Monday, January 13, 2020

Image result for mountain winter storm photos     Over the weekend, the first winter storm of the season came through my section of the American Midwest.  By most standards, it was not terribly onerous:  a few inches of snow.  Its winds, however, made up the difference.  All night and all day, for two days and nights running, the winds howled, screaming through the trees, sparking every chime into life, sweeping madly across the land.  I was amazed.
     Many years ago, when I lived in Green Bay, Wisconsin, a region known for the ferocity of its weather, I always took walks in the blizzards which regularly pummeled us.  While everyone else was bundled up in their homes, drinking a hot drink by their fires, I was outside, trekking through a nearby forest or field, taking it all in.

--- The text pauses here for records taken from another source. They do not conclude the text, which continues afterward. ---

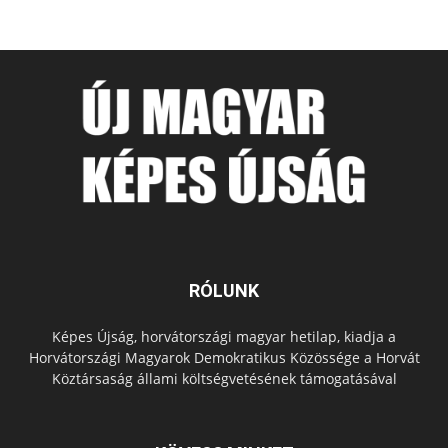
RÓLUNK
Képes Újság, horvátországi magyar hetilap, kiadja a
Horvátországi Magyarok Demokratikus Közössége a Horvát
Köztársaság állami költségvetésének támogatásával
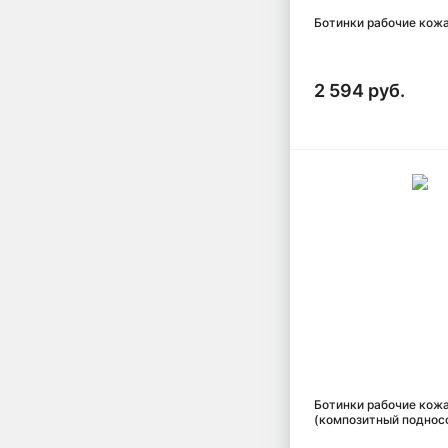
Ботинки рабочие кож
2 594 руб.
Ботинки рабочие кож
(композитный подносо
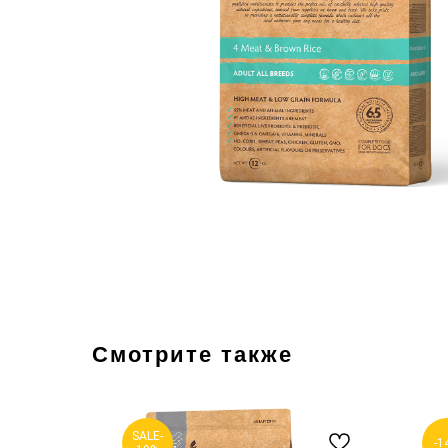
Смотрите также
SALE-
-1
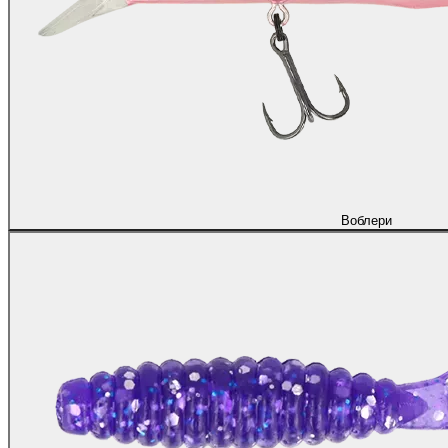
Воблери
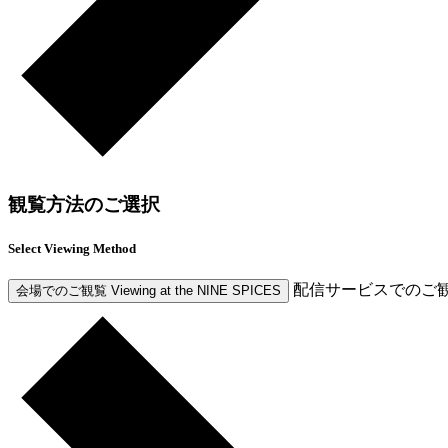
観覧方法のご選択
Select Viewing Method
配信サービスでのご
会場でのご観覧
Viewing at the NINE SPICES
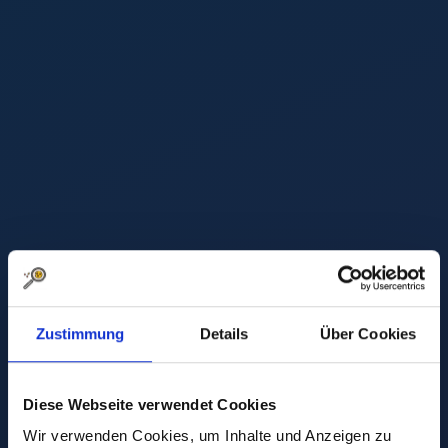
Zustimmung
Details
Über Cookies
Diese Webseite verwendet Cookies
Wir verwenden Cookies, um Inhalte und Anzeigen zu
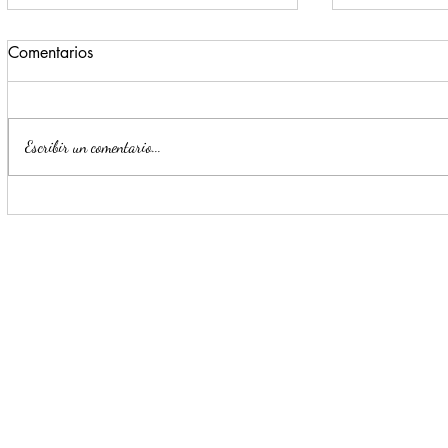
Comentarios
Escribir un comentario...
Convierten a Escobedo en
Planta Mont
macro pulmón urbano
nativos en 
Sáenz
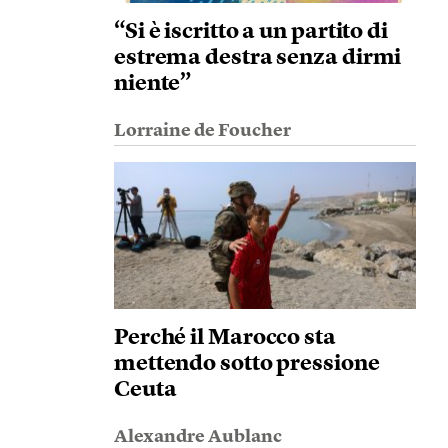
“Si è iscritto a un partito di
estrema destra senza dirmi
niente”
Lorraine de Foucher
Perché il Marocco sta
mettendo sotto pressione
Ceuta
Alexandre Aublanc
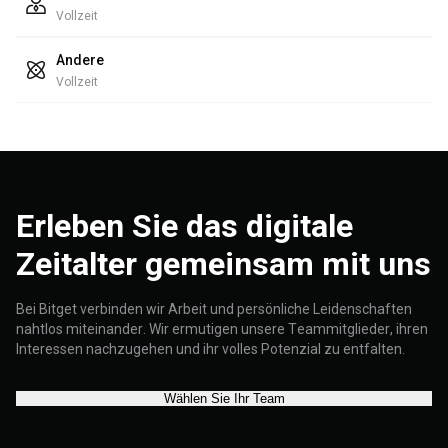
Vollzeit
Andere
Vollzeit
Erleben Sie das digitale
Zeitalter gemeinsam mit uns
Bei Bitget verbinden wir Arbeit und persönliche Leidenschaften
nahtlos miteinander. Wir ermutigen unsere Teammitglieder, ihren
Interessen nachzugehen und ihr volles Potenzial zu entfalten.
Wählen Sie Ihr Team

     And what was I taking in?  As I look back on that time in my life, I realize I was taking in, or at least trying to take in, the deeper power that I felt was moving through the storm.  I think I was trying to grasp the meaning out of which this meteorological moment was coming, the point of the world in which such wonder was occurring.  I was looking, I think, for the purpose of existence.  Why such power?  Why such magnificence?
     Although today I find it logical enough to say that existence's purpose is to be found in the fact of God, as I reflect on the storm that rocked, literally, my area over the weekend, I see that perhaps it is not so simple.  God notwithstanding, I would say that I will never know purpose with precision; I will never know why, independently and absolutely why there is purpose, why we live in the midst of such awesome display.
     I'll never know why there is a God.  I only know that we would not "be" without one.